You might think that investigating ways of building a quantum computer would be a solely experimental pursuit, but in reality it requires contributions from both theoretical and experimental physicists. Much of my work in quantum computation was looking at simple “toy” quantum algorithms, and investigating (from a theoretical perspective) how these algorithms might be implemented using current cutting-edge experimental techniques ( , , , , , , [M1] ).
My interest in neural networks, like my interest in philosophy of the mind, stems from my desire to understand consciousness (which, by the way, I believe has very little to do with quantum mechanics).
Artificial Neural Networks
There are a number of different perspectives which can be taken to describe artificial neural networks, and in fact, as there is a very diverse set of procedures which go under the name of “artificial neural networks”, it would be difficult to come up with a definition which encompasses all the various techniques. The traditional definition, a version of which can be found in any of the seminal textbooks or review articles (for example Haykin), draws analogies between artificial neural networks and the neural networks found in biological organisms (such as the human brain). However, I believe that artificial neural networks, often referred to simply as neural networks (or NNs) when it is clear from the context that we are talking about the artificial kind, could be equally as well described simply as a mathematical or computational tool, which can be used to categorize input data into two or more output sets. For a more mathematical treatment of neural networks see for example Bishop.

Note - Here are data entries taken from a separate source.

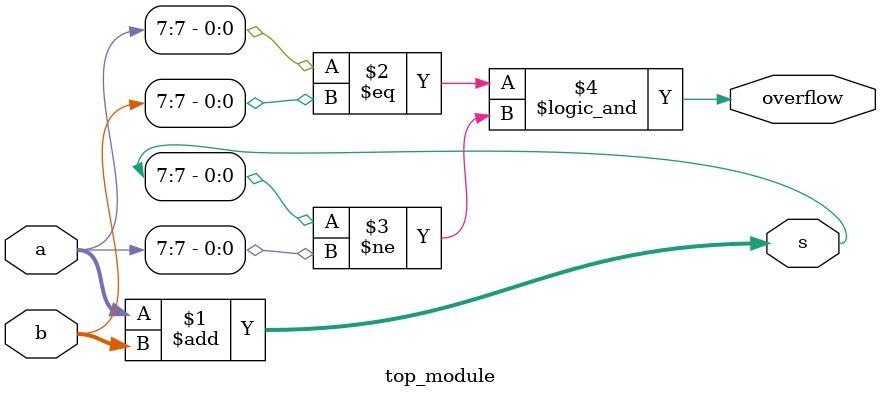
<source format=sv>
module top_module (
	input [7:0] a,
	input [7:0] b,
	output [7:0] s,
	output overflow
);

    // Perform the addition
    assign s = a + b;

    // Calculate the overflow
    // Overflow in twos complement occurs when adding two numbers with the same sign produces a result with a different sign
    assign overflow = ((a[7] == b[7]) && (s[7] != a[7]));

endmodule

</source>
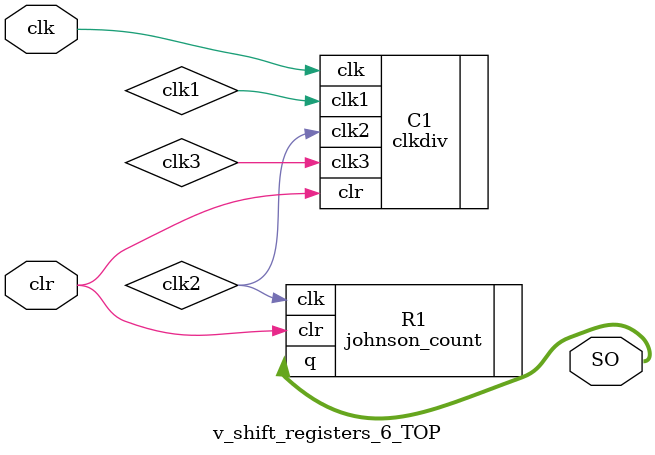
<source format=v>
`timescale 1ns / 1ps
module v_shift_registers_6_TOP(
		input clk, clr,
		output [7:0] SO
    );

wire clk1,clk2,clk3;

clkdiv C1(.clk(clk), .clr(clr), .clk1(clk1), .clk2(clk2), .clk3(clk3));
johnson_count R1(.clk(clk2), .clr(clr), .q(SO));

endmodule

</source>
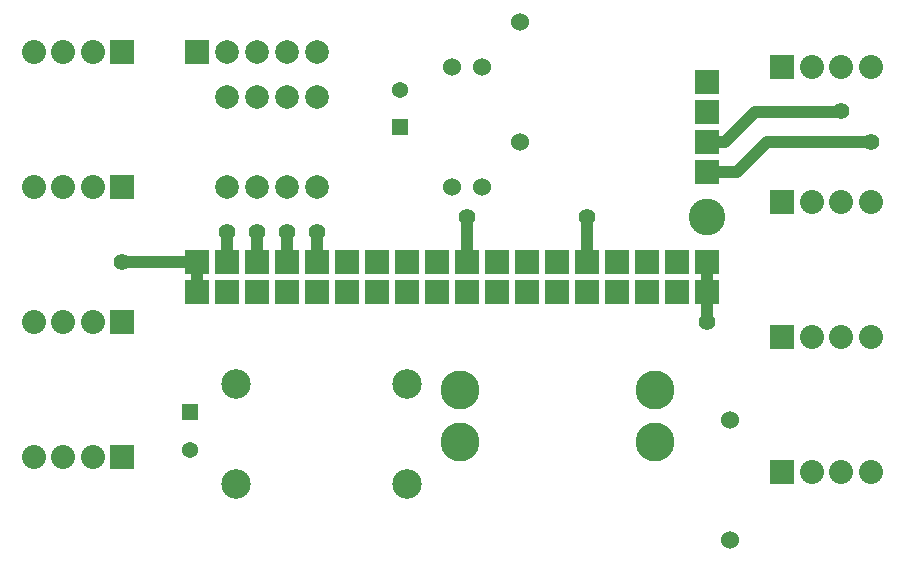
<source format=gbr>
G04 EasyPC Gerber Version 20.0.2 Build 4112 *
G04 #@! TF.Part,Single*
G04 #@! TF.FileFunction,Copper,L1,Top *
%FSLAX35Y35*%
%MOIN*%
G04 #@! TA.AperFunction,SMDPad*
%ADD104R,0.07874X0.07874*%
G04 #@! TA.AperFunction,ComponentPad*
%ADD102R,0.05400X0.05400*%
%ADD108R,0.07874X0.07874*%
%ADD105R,0.08000X0.08000*%
G04 #@! TD.AperFunction*
%ADD112C,0.03937*%
G04 #@! TA.AperFunction,ComponentPad*
%ADD103C,0.05400*%
G04 #@! TA.AperFunction,ViaPad*
%ADD111C,0.05591*%
G04 #@! TD.AperFunction*
%ADD22C,0.06000*%
G04 #@! TA.AperFunction,ComponentPad*
%ADD107C,0.07874*%
%ADD106C,0.08000*%
%ADD101C,0.09843*%
G04 #@! TA.AperFunction,WasherPad*
%ADD100C,0.12205*%
G04 #@! TA.AperFunction,ComponentPad*
%ADD110C,0.12992*%
G04 #@! TA.AperFunction,SMDPad*
%ADD109R,0.07874X0.07874*%
X0Y0D02*
D02*
D22*
X150256Y127750D03*
Y167750D03*
X160256Y127750D03*
Y167750D03*
X172756Y142750D03*
Y182750D03*
X242756Y10250D03*
Y50250D03*
D02*
D100*
X235256Y117750D03*
D02*
D101*
X78169Y28695D03*
Y62159D03*
X135256Y28695D03*
Y62159D03*
D02*
D102*
X62756Y52750D03*
X132756Y147750D03*
D02*
D103*
X62756Y40250D03*
X132756Y160250D03*
D02*
D104*
X65256Y92750D03*
Y102750D03*
X75256Y92750D03*
Y102750D03*
X85256Y92750D03*
Y102750D03*
X95256Y92750D03*
Y102750D03*
X105256Y92750D03*
Y102750D03*
X115256Y92750D03*
X125256D03*
X135256D03*
X145256D03*
X155256D03*
Y102750D03*
X165256Y92750D03*
Y102750D03*
X175256D03*
X195256D03*
X205256Y92750D03*
Y102750D03*
X215256Y92750D03*
Y102750D03*
X225256Y92750D03*
Y102750D03*
X235256Y92750D03*
Y102750D03*
Y132750D03*
Y142750D03*
Y152750D03*
Y162750D03*
D02*
D105*
X40256Y37750D03*
Y82750D03*
Y127750D03*
Y172750D03*
X260256Y32750D03*
Y77750D03*
Y122750D03*
Y167750D03*
D02*
D106*
X10728Y37750D03*
Y82750D03*
Y127750D03*
Y172750D03*
X20571Y37750D03*
Y82750D03*
Y127750D03*
Y172750D03*
X30413Y37750D03*
Y82750D03*
Y127750D03*
Y172750D03*
X270098Y32750D03*
Y77750D03*
Y122750D03*
Y167750D03*
X279941Y32750D03*
Y77750D03*
Y122750D03*
Y167750D03*
X289783Y32750D03*
Y77750D03*
Y122750D03*
Y167750D03*
D02*
D107*
X75222Y127750D03*
Y157750D03*
X75256Y172750D03*
X85222Y127750D03*
Y157750D03*
X85256Y172750D03*
X95222Y127750D03*
Y157750D03*
X95256Y172750D03*
X105222Y127750D03*
Y157750D03*
X105256Y172750D03*
D02*
D108*
X65256D03*
D02*
D109*
X115256Y102750D03*
X125256D03*
X135256D03*
X145256D03*
X175256Y92750D03*
X185256D03*
Y102750D03*
X195256Y92750D03*
D02*
D110*
X152717Y60250D03*
X152756Y42750D03*
X217756Y60250D03*
X217795Y42750D03*
D02*
D111*
X40256Y102750D03*
X75256Y112750D03*
X85256D03*
X95256D03*
X105256D03*
X155256Y117750D03*
X195256D03*
X235256Y82750D03*
X280006Y153000D03*
X289756Y142750D03*
D02*
D112*
X40256Y102750D02*
X65256D01*
Y92750*
X75256Y102750D02*
Y112750D01*
X85256Y102750D02*
Y112750D01*
X95256Y102750D02*
Y112750D01*
X105256Y102750D02*
Y112750D01*
X155256Y102750D02*
Y117750D01*
X195256Y102750D02*
Y117750D01*
X235256Y92750D02*
Y82750D01*
Y102750D02*
Y92750D01*
X280006Y153000D02*
X280256Y152750D01*
X251140*
X241140Y142750*
X235256*
X289756D02*
X255256D01*
X245256Y132750*
X235256*
X0Y0D02*
M02*

</source>
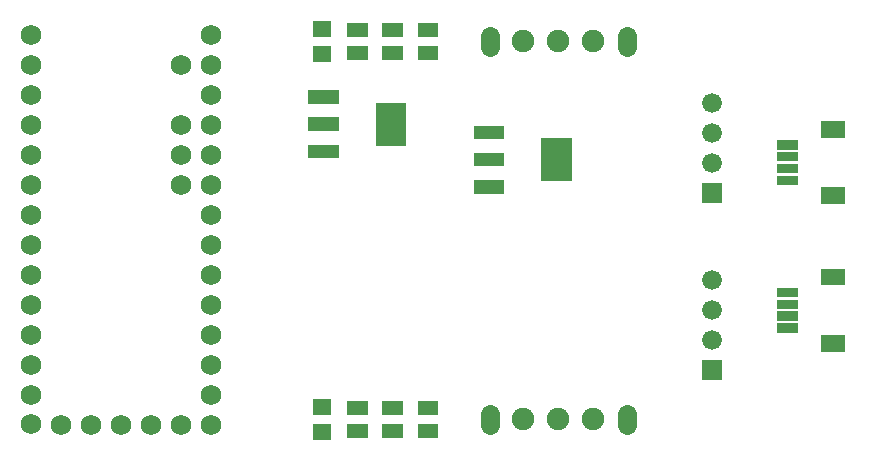
<source format=gts>
G04 Layer: TopSolderMaskLayer*
G04 EasyEDA v6.4.25, 2022-02-05T09:57:48+11:00*
G04 a67cddfb3fce44daa9051d46cbbcc19f,10*
G04 Gerber Generator version 0.2*
G04 Scale: 100 percent, Rotated: No, Reflected: No *
G04 Dimensions in millimeters *
G04 leading zeros omitted , absolute positions ,4 integer and 5 decimal *
%FSLAX45Y45*%
%MOMM*%

%ADD30C,1.6016*%
%ADD35C,1.6764*%
%ADD39C,1.9016*%
%ADD40C,1.7272*%

%LPD*%
D30*
X5379999Y421424D02*
G01*
X5379999Y321424D01*
X4219981Y421424D02*
G01*
X4219981Y321424D01*
X5379999Y3621417D02*
G01*
X5379999Y3521417D01*
X4219981Y3621417D02*
G01*
X4219981Y3521417D01*
G36*
X3612388Y211073D02*
G01*
X3612388Y331470D01*
X3787647Y331470D01*
X3787647Y211073D01*
G37*
G36*
X3612388Y411226D02*
G01*
X3612388Y531621D01*
X3787647Y531621D01*
X3787647Y411226D01*
G37*
G36*
X3312413Y211073D02*
G01*
X3312413Y331470D01*
X3487674Y331470D01*
X3487674Y211073D01*
G37*
G36*
X3312413Y411226D02*
G01*
X3312413Y531621D01*
X3487674Y531621D01*
X3487674Y411226D01*
G37*
G36*
X3312413Y3611371D02*
G01*
X3312413Y3731768D01*
X3487674Y3731768D01*
X3487674Y3611371D01*
G37*
G36*
X3312413Y3411220D02*
G01*
X3312413Y3531615D01*
X3487674Y3531615D01*
X3487674Y3411220D01*
G37*
G36*
X3612388Y3611371D02*
G01*
X3612388Y3731768D01*
X3787647Y3731768D01*
X3787647Y3611371D01*
G37*
G36*
X3612388Y3411220D02*
G01*
X3612388Y3531615D01*
X3787647Y3531615D01*
X3787647Y3411220D01*
G37*
G36*
X6654800Y1406397D02*
G01*
X6654800Y1486662D01*
X6830059Y1486662D01*
X6830059Y1406397D01*
G37*
G36*
X6654800Y1306321D02*
G01*
X6654800Y1386586D01*
X6830059Y1386586D01*
X6830059Y1306321D01*
G37*
G36*
X6654800Y1206245D02*
G01*
X6654800Y1286510D01*
X6830059Y1286510D01*
X6830059Y1206245D01*
G37*
G36*
X7029958Y946150D02*
G01*
X7029958Y1086612D01*
X7230109Y1086612D01*
X7230109Y946150D01*
G37*
G36*
X7029958Y1506220D02*
G01*
X7029958Y1646681D01*
X7230109Y1646681D01*
X7230109Y1506220D01*
G37*
G36*
X6654800Y1106170D02*
G01*
X6654800Y1186687D01*
X6830059Y1186687D01*
X6830059Y1106170D01*
G37*
G36*
X6654800Y2656331D02*
G01*
X6654800Y2736595D01*
X6830059Y2736595D01*
X6830059Y2656331D01*
G37*
G36*
X6654800Y2556255D02*
G01*
X6654800Y2636520D01*
X6830059Y2636520D01*
X6830059Y2556255D01*
G37*
G36*
X6654800Y2456179D02*
G01*
X6654800Y2536697D01*
X6830059Y2536697D01*
X6830059Y2456179D01*
G37*
G36*
X7029958Y2196337D02*
G01*
X7029958Y2336545D01*
X7230109Y2336545D01*
X7230109Y2196337D01*
G37*
G36*
X7029958Y2756154D02*
G01*
X7029958Y2896615D01*
X7230109Y2896615D01*
X7230109Y2756154D01*
G37*
G36*
X6654800Y2356357D02*
G01*
X6654800Y2436621D01*
X6830059Y2436621D01*
X6830059Y2356357D01*
G37*
G36*
X6016243Y706628D02*
G01*
X6016243Y874268D01*
X6183884Y874268D01*
X6183884Y706628D01*
G37*
D35*
G01*
X6100013Y1044422D03*
G01*
X6100013Y1298422D03*
G01*
X6100013Y1552422D03*
G36*
X6016243Y2206497D02*
G01*
X6016243Y2374137D01*
X6183884Y2374137D01*
X6183884Y2206497D01*
G37*
G01*
X6100013Y2544419D03*
G01*
X6100013Y2798419D03*
G01*
X6100013Y3052419D03*
G36*
X2724911Y406400D02*
G01*
X2724911Y546607D01*
X2875025Y546607D01*
X2875025Y406400D01*
G37*
G36*
X2724911Y196342D02*
G01*
X2724911Y336550D01*
X2875025Y336550D01*
X2875025Y196342D01*
G37*
G36*
X2724911Y3396234D02*
G01*
X2724911Y3536442D01*
X2875025Y3536442D01*
X2875025Y3396234D01*
G37*
G36*
X2724911Y3606292D02*
G01*
X2724911Y3746500D01*
X2875025Y3746500D01*
X2875025Y3606292D01*
G37*
G36*
X2685795Y3043936D02*
G01*
X2685795Y3158997D01*
X2942590Y3158997D01*
X2942590Y3043936D01*
G37*
G36*
X2685795Y2813812D02*
G01*
X2685795Y2929128D01*
X2942590Y2929128D01*
X2942590Y2813812D01*
G37*
G36*
X2685795Y2583942D02*
G01*
X2685795Y2699004D01*
X2942590Y2699004D01*
X2942590Y2583942D01*
G37*
G36*
X3257295Y2689352D02*
G01*
X3257295Y3053587D01*
X3514090Y3053587D01*
X3514090Y2689352D01*
G37*
G36*
X4085843Y2743962D02*
G01*
X4085843Y2859023D01*
X4342638Y2859023D01*
X4342638Y2743962D01*
G37*
G36*
X4085843Y2513837D02*
G01*
X4085843Y2628900D01*
X4342638Y2628900D01*
X4342638Y2513837D01*
G37*
G36*
X4085843Y2283968D02*
G01*
X4085843Y2399029D01*
X4342638Y2399029D01*
X4342638Y2283968D01*
G37*
G36*
X4657343Y2389378D02*
G01*
X4657343Y2753613D01*
X4914138Y2753613D01*
X4914138Y2389378D01*
G37*
G36*
X3012440Y211328D02*
G01*
X3012440Y331470D01*
X3187700Y331470D01*
X3187700Y211328D01*
G37*
G36*
X3012440Y411226D02*
G01*
X3012440Y531621D01*
X3187700Y531621D01*
X3187700Y411226D01*
G37*
G36*
X3012440Y3611371D02*
G01*
X3012440Y3731513D01*
X3187700Y3731513D01*
X3187700Y3611371D01*
G37*
G36*
X3012440Y3411220D02*
G01*
X3012440Y3531615D01*
X3187700Y3531615D01*
X3187700Y3411220D01*
G37*
D39*
G01*
X5099989Y371424D03*
G01*
X4799990Y371424D03*
G01*
X4499990Y371424D03*
G01*
X5099989Y3571417D03*
G01*
X4799990Y3571417D03*
G01*
X4499990Y3571417D03*
D40*
G01*
X1861997Y3622420D03*
G01*
X1861997Y3368420D03*
G01*
X1861997Y3114420D03*
G01*
X1861997Y2860420D03*
G01*
X1861997Y2606420D03*
G01*
X1861997Y2352420D03*
G01*
X1861997Y2098420D03*
G01*
X1861997Y1844420D03*
G01*
X1861997Y1590420D03*
G01*
X1861997Y1336420D03*
G01*
X1861997Y1082420D03*
G01*
X1861997Y828420D03*
G01*
X1861997Y574420D03*
G01*
X1861997Y320420D03*
G01*
X1607997Y3368420D03*
G01*
X1607997Y2860420D03*
G01*
X1607997Y2606420D03*
G01*
X1607997Y2352420D03*
G01*
X1607997Y320420D03*
G01*
X1353997Y320420D03*
G01*
X1099997Y320420D03*
G01*
X845997Y320420D03*
G01*
X591997Y320420D03*
G01*
X337997Y333120D03*
G01*
X337997Y574420D03*
G01*
X337997Y828420D03*
G01*
X337997Y1082420D03*
G01*
X337997Y1336420D03*
G01*
X337997Y1590420D03*
G01*
X337997Y1844420D03*
G01*
X337997Y2098420D03*
G01*
X337997Y2352420D03*
G01*
X337997Y2606420D03*
G01*
X337997Y2860420D03*
G01*
X337997Y3114420D03*
G01*
X337997Y3368420D03*
G01*
X337997Y3622420D03*
M02*

</source>
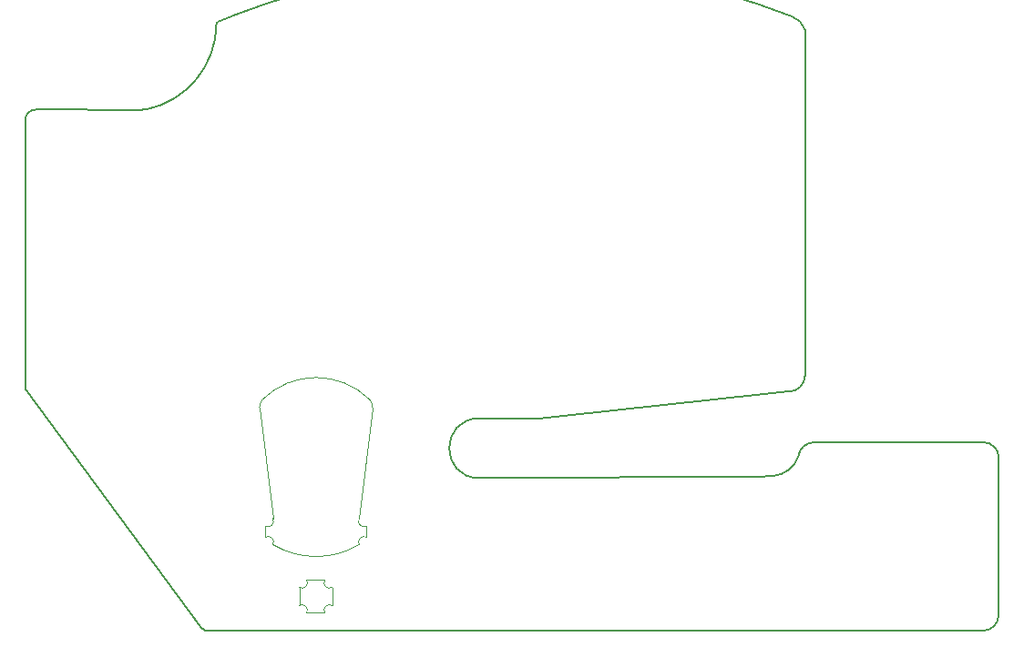
<source format=gbr>
%TF.GenerationSoftware,KiCad,Pcbnew,8.0.2*%
%TF.CreationDate,2024-07-15T13:11:32-05:00*%
%TF.ProjectId,bonsai,626f6e73-6169-42e6-9b69-6361645f7063,v1*%
%TF.SameCoordinates,Original*%
%TF.FileFunction,Profile,NP*%
%FSLAX46Y46*%
G04 Gerber Fmt 4.6, Leading zero omitted, Abs format (unit mm)*
G04 Created by KiCad (PCBNEW 8.0.2) date 2024-07-15 13:11:32*
%MOMM*%
%LPD*%
G01*
G04 APERTURE LIST*
%TA.AperFunction,Profile*%
%ADD10C,0.150000*%
%TD*%
%TA.AperFunction,Profile*%
%ADD11C,0.050000*%
%TD*%
%TA.AperFunction,Profile*%
%ADD12C,0.120000*%
%TD*%
G04 APERTURE END LIST*
D10*
X13575000Y-53050000D02*
X13566400Y-52950000D01*
X102583601Y-58133601D02*
G75*
G02*
X104049999Y-59600000I-1J-1466399D01*
G01*
X13566400Y-52950000D02*
X13566400Y-28189000D01*
X31341848Y-19159238D02*
G75*
G02*
X24750000Y-27200000I-8199998J-2D01*
G01*
X13600000Y-53200000D02*
X13575000Y-53050000D01*
X86029499Y-51963099D02*
G75*
G02*
X84563099Y-53429499I-1466399J-1D01*
G01*
X84853758Y-18540358D02*
G75*
G02*
X86029139Y-19756374I-603758J-1759642D01*
G01*
X61266800Y-55925000D02*
X55750000Y-55925000D01*
X81566400Y-61389000D02*
X55750000Y-61475000D01*
X31341848Y-19159238D02*
X31375000Y-19100000D01*
X55750000Y-61475000D02*
G75*
G02*
X55750000Y-55925000I0J2775000D01*
G01*
X30150000Y-75600000D02*
X29969684Y-75422367D01*
X30250000Y-75650000D02*
X30150000Y-75600000D01*
X104050000Y-59600000D02*
X104029499Y-74213099D01*
X61266800Y-55925000D02*
X84563099Y-53429499D01*
X31450000Y-19050000D02*
X32750000Y-18500000D01*
X24174552Y-27229762D02*
X24750000Y-27200000D01*
X31375000Y-19100000D02*
X31450000Y-19050000D01*
X13566400Y-28189000D02*
G75*
G02*
X14566400Y-27189000I1000000J0D01*
G01*
X32750000Y-18500000D02*
G75*
G02*
X84853758Y-18540357I26000000J-67000000D01*
G01*
X13690405Y-53357079D02*
X13600000Y-53200000D01*
X104029499Y-74213099D02*
G75*
G02*
X102563099Y-75679499I-1466399J-1D01*
G01*
X30399999Y-75688969D02*
X30250000Y-75650000D01*
X102563099Y-75679499D02*
X30399999Y-75688969D01*
X85412179Y-59473559D02*
G75*
G02*
X86850086Y-58152585I1487821J-176441D01*
G01*
X85412178Y-59473559D02*
G75*
G02*
X83067799Y-61281507I-2551478J884559D01*
G01*
X87150000Y-58133601D02*
X102583601Y-58133601D01*
X86029139Y-19756374D02*
X86029499Y-51963099D01*
X86850086Y-58152585D02*
X87150000Y-58133601D01*
X81566400Y-61389000D02*
X83067799Y-61281508D01*
X13690405Y-53357079D02*
X29969684Y-75422367D01*
X14566400Y-27189000D02*
X24174552Y-27229762D01*
D11*
%TO.C,U?*%
X35346442Y-54943000D02*
X36583240Y-65256000D01*
D12*
X35897440Y-66983200D02*
X35897440Y-65941800D01*
D11*
X44609639Y-65256001D02*
X45846438Y-54943000D01*
D12*
X45295440Y-65941800D02*
X45295440Y-66983200D01*
D11*
X35346442Y-54943000D02*
G75*
G02*
X35596441Y-54193001I1249998J0D01*
G01*
X35596441Y-54193001D02*
G75*
G02*
X45596439Y-54193001I4999999J-5000000D01*
G01*
D12*
X35897440Y-66983200D02*
G75*
G02*
X36583240Y-67669000I247750J-438050D01*
G01*
X36583240Y-65256000D02*
G75*
G02*
X35897440Y-65941800I-438050J-247750D01*
G01*
D11*
X44609640Y-67669000D02*
G75*
G02*
X36583240Y-67669000I-4013200J6726002D01*
G01*
D12*
X44609640Y-67669000D02*
G75*
G02*
X45295440Y-66983200I438047J247753D01*
G01*
X45295440Y-65941800D02*
G75*
G02*
X44609640Y-65256000I-247753J438047D01*
G01*
D11*
X45596439Y-54193001D02*
G75*
G02*
X45846438Y-54943000I-999992J-749996D01*
G01*
D12*
X39042400Y-73329200D02*
X39042400Y-71652800D01*
X41404600Y-70967000D02*
X39728200Y-70967000D01*
X41404600Y-74015000D02*
X39728200Y-74015000D01*
X42090400Y-73329200D02*
X42090400Y-71652800D01*
X39042400Y-73329200D02*
G75*
G02*
X39728200Y-74015000I247753J-438047D01*
G01*
X39728200Y-70967000D02*
G75*
G02*
X39042400Y-71652800I-438047J-247753D01*
G01*
X41404600Y-74015000D02*
G75*
G02*
X42090400Y-73329200I438050J247750D01*
G01*
X42090400Y-71652800D02*
G75*
G02*
X41404600Y-70967000I-247750J438050D01*
G01*
%TD*%
M02*

</source>
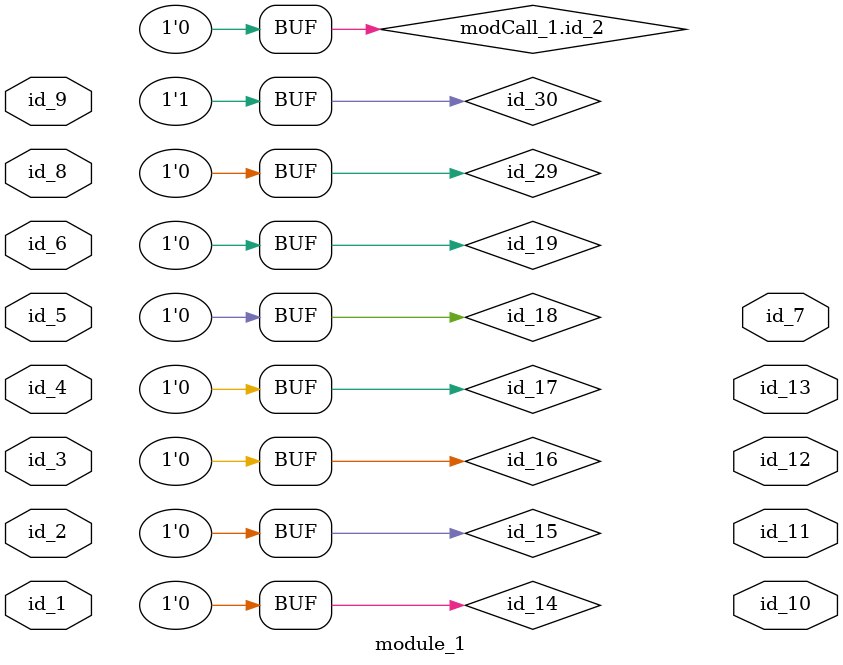
<source format=v>
module module_0 ();
  wor id_1, id_2 = 1;
endmodule
module module_1 (
    id_1,
    id_2,
    id_3,
    id_4,
    id_5,
    id_6,
    id_7,
    id_8,
    id_9,
    id_10,
    id_11,
    id_12,
    id_13
);
  output wire id_13;
  output wire id_12;
  output wire id_11;
  output wire id_10;
  inout wire id_9;
  input wire id_8;
  output wire id_7;
  input wire id_6;
  inout wire id_5;
  input wire id_4;
  input wire id_3;
  input wire id_2;
  inout wire id_1;
  supply0 id_14, id_15, id_16, id_17, id_18, id_19;
  wire id_20, id_21, id_22;
  wire id_23, id_24;
  wire id_25, id_26;
  assign id_18 = -1;
  module_0 modCall_1 ();
  assign modCall_1.id_2 = 0;
  wire id_27, id_28;
  wand id_29 = 1'h0;
  wire id_30 = (-1);
  wire id_31;
  assign id_15 = ~-1 + 1;
endmodule

</source>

I am a quantum physicist by training, and it is often remarked that quantum physics is incredibly hard to get one’s head around, as it is so counter-intuitive, however in my opinion the counter-intuitiveness of quantum physics pales into insignificance compared to trying to get one’s head around the concept of consciousness. There is nothing more counter-intuitive than trying to contemplate the concept that you (as a conscious entity) might not exist.
Philosophy of the Mind
My interest in philosophy of the mind, like my interest in neural networks stems from my desire to understand consciousness (which, by the way, I believe has very little to do with quantum mechanics).
This website came about because I wanted an online habit tracker, which was flexible and fast. I searched around the internet for some time, however I couldn’t find exactly what I was looking for. The closest I came was joesgoals.com, which is a very cool, free website, however it did not have all the capabilities that I was looking for. Thus I decided to create my own habit tracker.